Dit proces is essentieel voor de uitbreiding en regeneratie van bossen. De merels krijgen gratis voedsel in de vorm van fruit en op hun beurt gebruiken de bomen en struiken deze vogels als voertuigen om de zaden honderden meters van hun plaats van herkomst te verspreiden. Dit proces staat bekend als endozoochorie en is een duidelijk voorbeeld van mutualisme, aangezien beide partijen winnen.
Uit curiositeit merken we op dat merels een voorliefde hebben voor roodachtige vruchten. Toch zijn ze helemaal niet kieskeurig.
Het opwindende dieet van merels en zijn variatie
Zoals je kunt zien, varieert het dieet van merels afhankelijk van waar ze zijn.
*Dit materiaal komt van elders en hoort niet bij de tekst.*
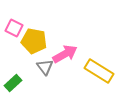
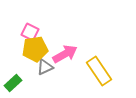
pink square: moved 16 px right, 4 px down
yellow pentagon: moved 1 px right, 8 px down; rotated 20 degrees counterclockwise
gray triangle: rotated 42 degrees clockwise
yellow rectangle: rotated 24 degrees clockwise
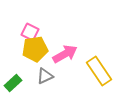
gray triangle: moved 9 px down
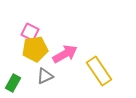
green rectangle: rotated 18 degrees counterclockwise
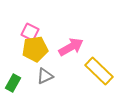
pink arrow: moved 6 px right, 7 px up
yellow rectangle: rotated 12 degrees counterclockwise
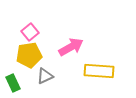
pink square: rotated 24 degrees clockwise
yellow pentagon: moved 6 px left, 6 px down
yellow rectangle: rotated 40 degrees counterclockwise
green rectangle: rotated 54 degrees counterclockwise
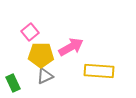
yellow pentagon: moved 12 px right; rotated 10 degrees clockwise
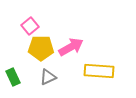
pink square: moved 6 px up
yellow pentagon: moved 7 px up
gray triangle: moved 3 px right, 1 px down
green rectangle: moved 6 px up
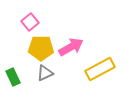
pink square: moved 4 px up
yellow rectangle: moved 1 px right, 2 px up; rotated 32 degrees counterclockwise
gray triangle: moved 3 px left, 4 px up
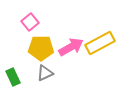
yellow rectangle: moved 26 px up
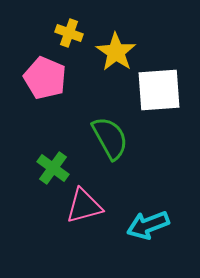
Het zijn bij uitstek plantenetende dieren, hoewel ze in de steden meer nadruk leggen op het zoeken naar regenwormen en ongewervelde dieren, aangezien deze meer energie rapporteren dan plantaardig materiaal.Bovendien zijn ongewervelde dieren essentieel om de kuikens te voeden terwijl ze in het nest zijn.
Aan de andere kant voeden wilde merels zich voornamelijk met fruit en fungeren ze als uitstekende zaadverspreiders. Zonder vogels zoals deze zou het herstel van bossen na bosbranden en natuurlijke herbebossing praktisch onmogelijk zijn. Het is noodzakelijk om hun werk te waarderen en te beschermen om onze ecosystemen te behouden.